Recent cases in other jurisdictions have similarly suggested close attention to pricing arrangements involving alleged “swapping,” “switching” or “dangling.” In statements of interest in other cases, the government has also expressed similar concerns about payments “in return for efforts to switch patients to the [seller’s products] and increase utilization,” and has emphasized that the government does not view such payments as “discounts” for purposes of the discount exception or safe harbor.

Reconsideration and Reversal of Dismissal of Claims Against CCS

On Aug. 24, 2016, the court issued an opinion and order indicating that it had made an “error sufficient to warrant reconsideration” and reversed its dismissal of the kickback claims against CCS. According to the court, its July 29 opinion had incorrectly “held that relators had effectively pleaded an affirmative defense for CCS” because the court had improperly interpreted the relators’ allegations as describing conduct that fit within the statutory exception and regulatory discount safe harbor. Changing directions, the court concluded that its prior dismissal of the relators’ claims was a mistake.
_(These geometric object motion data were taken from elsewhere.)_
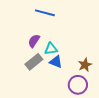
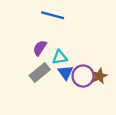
blue triangle: (56, 62) -> (65, 73), turned 32
purple circle: (78, 85) -> (83, 76), moved

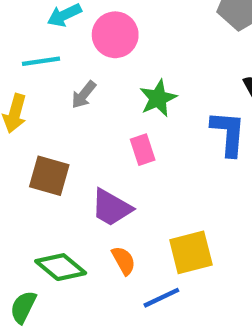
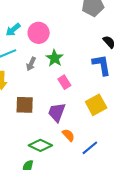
green star: (158, 98) -> (55, 58), moved
purple trapezoid: (111, 208) -> (57, 112), turned 95
yellow square: (191, 252) -> (96, 105), moved

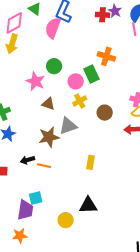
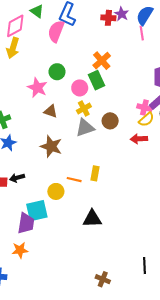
orange cross: (106, 56) -> (102, 61), moved, turned 30
gray triangle: (68, 126) -> (85, 128), moved
brown star: (49, 137) -> (51, 146), turned 30
black arrow: (27, 160) -> (17, 178), moved
orange line: (44, 166) -> (74, 180), moved
cyan square: (36, 198) -> (37, 211), size x1.5
yellow circle: (66, 220) -> (56, 191), moved

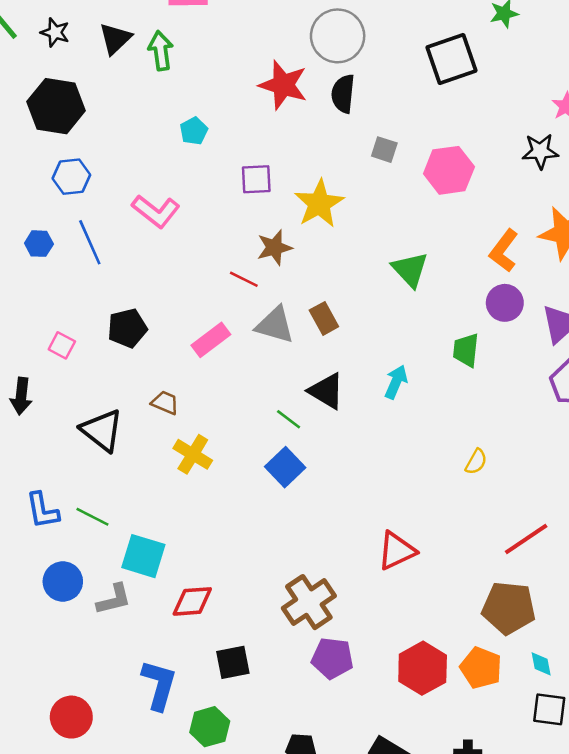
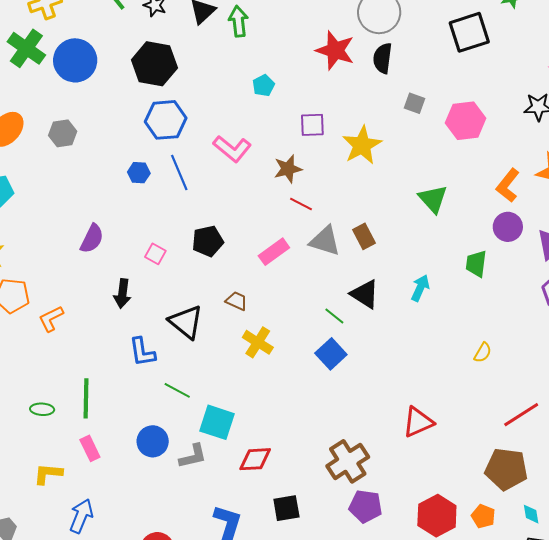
blue hexagon: (71, 177) -> (166, 120), size x1.4
brown star: (274, 248) -> (288, 169), moved
blue L-shape: (42, 510) -> (142, 352), moved
orange pentagon: (481, 668) -> (483, 516), size x0.7

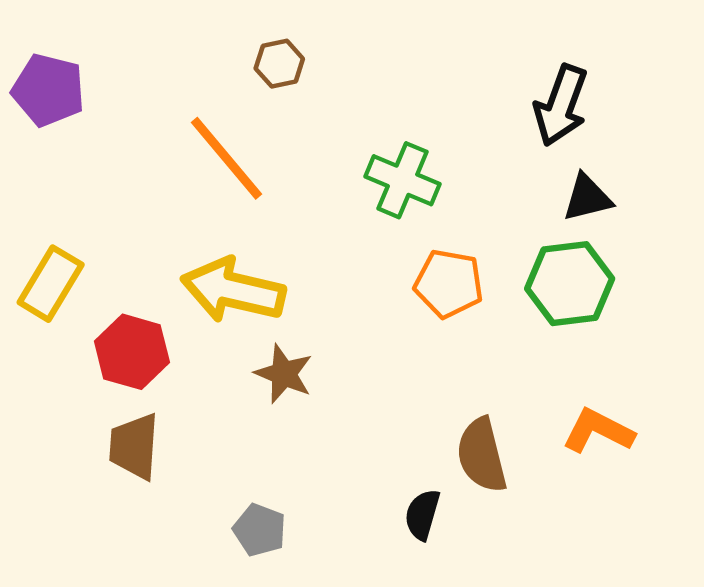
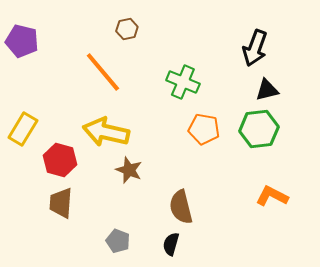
brown semicircle: (482, 455) -> (181, 207), moved
black semicircle: (422, 515) -> (171, 244), moved

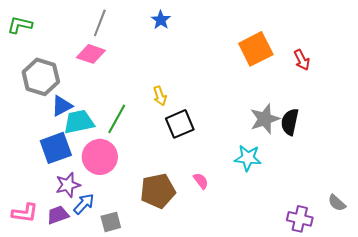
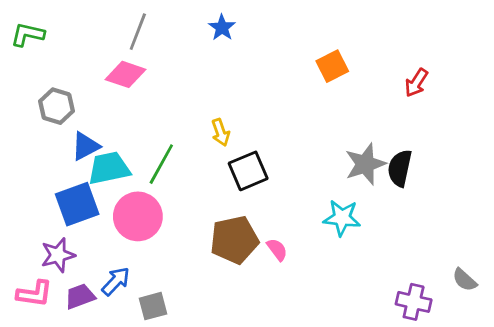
orange square: (256, 49) -> (332, 66), moved, size x0.7
red arrow: (302, 60) -> (416, 83), turned 60
gray hexagon: (41, 77) -> (57, 106), size x0.7
purple star: (68, 185) -> (58, 255), moved
brown pentagon: (158, 191) -> (234, 240), moved

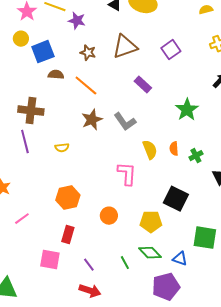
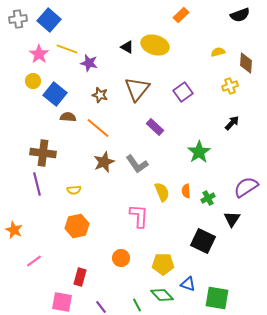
brown triangle: (125, 47) -> (137, 89), turned -32
blue square: (43, 52) -> (55, 94), turned -30
orange hexagon: (68, 198) -> (77, 226), moved
black square: (176, 199) -> (203, 241), moved
green square: (205, 238) -> (217, 298), moved
blue triangle: (180, 259) -> (188, 284), moved

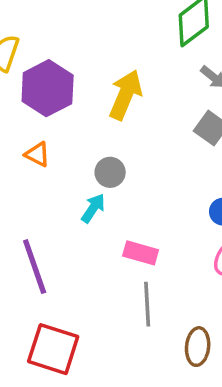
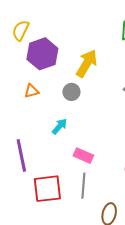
orange triangle: (37, 154) -> (31, 91), turned -49
gray circle: (110, 172) -> (71, 92), moved
red square: (53, 349) -> (47, 189), moved, turned -32

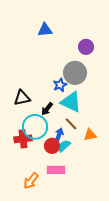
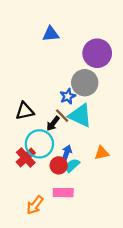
purple circle: (86, 47) -> (97, 53), size x1.6
brown line: (71, 124) -> (62, 116), moved
red cross: (23, 139) -> (26, 157), turned -36

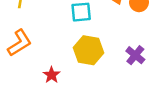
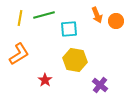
purple cross: (135, 55) -> (100, 85), moved

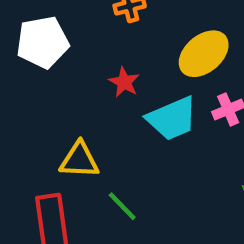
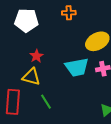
red star: (124, 82) -> (36, 56), moved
This revival of the AKS claims against CCS, in turn, led to the revival of the related FCA claims. Finding that the relators had satisfied the heightened pleading requirement applicable to the FCA allegations regarding a “fraudulent scheme,” the court determined that these claims should go forward as well.

Conclusion

As this case demonstrates, the government is taking an extreme position regarding application of the discount exception and safe harbor, trying to strictly limit their applicability to the most basic and simplistic price reductions. In a promising initial step via its July 29 opinion, the court had taken an expansive view of the exception and safe harbor that was more consistent with Congress’s explicit policy in favor of discounts (as long as they are properly disclosed and benefit government payors). To imply that any price reduction also involving preferred positioning, exclusivity, marketing or promotional activities could be per se illegal is not only aggressive, it goes beyond existing guidance.

Unfortunately, the court’s reconsideration of its position suggests that any optimism stemming from its original interpretation should be tempered. While somewhat ambiguous, the Aug. 24 opinion appears to align with the government’s significantly narrowed view of the exception and safe harbor.
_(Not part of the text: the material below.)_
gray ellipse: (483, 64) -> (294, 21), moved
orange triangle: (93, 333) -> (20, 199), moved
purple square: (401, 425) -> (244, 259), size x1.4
Regardless of how the court ultimately rules in the next phase of this litigation, the statement of interest remains a troubling indicator of the government’s position on the enforcement of pricing arrangements in the health care arena. Given this environment, health care providers, manufacturers and distributors should remain aware of ongoing developments and seek experienced legal counsel to review proposed discounting arrangements.


[1] 42 U.S.C. § 1320a-7b(b)(3)(A); 42 C.F.R. § 1001.952(h).
[2] U.S. ex rel. Banigan v. Organon USA Inc., 883 F.Supp. 2d 277, 296 (D. Mass. 2012) (describing the regulatory definition of “discount” as “exhaustive”).
[3] U.S. v. Shaw, 106 F. Supp. 2d 103 (D. Mass. 2000).
[4] Lisitza v. Johnson & Johnson, 765 F. Supp. 2d 112 (D. Mass. 2011).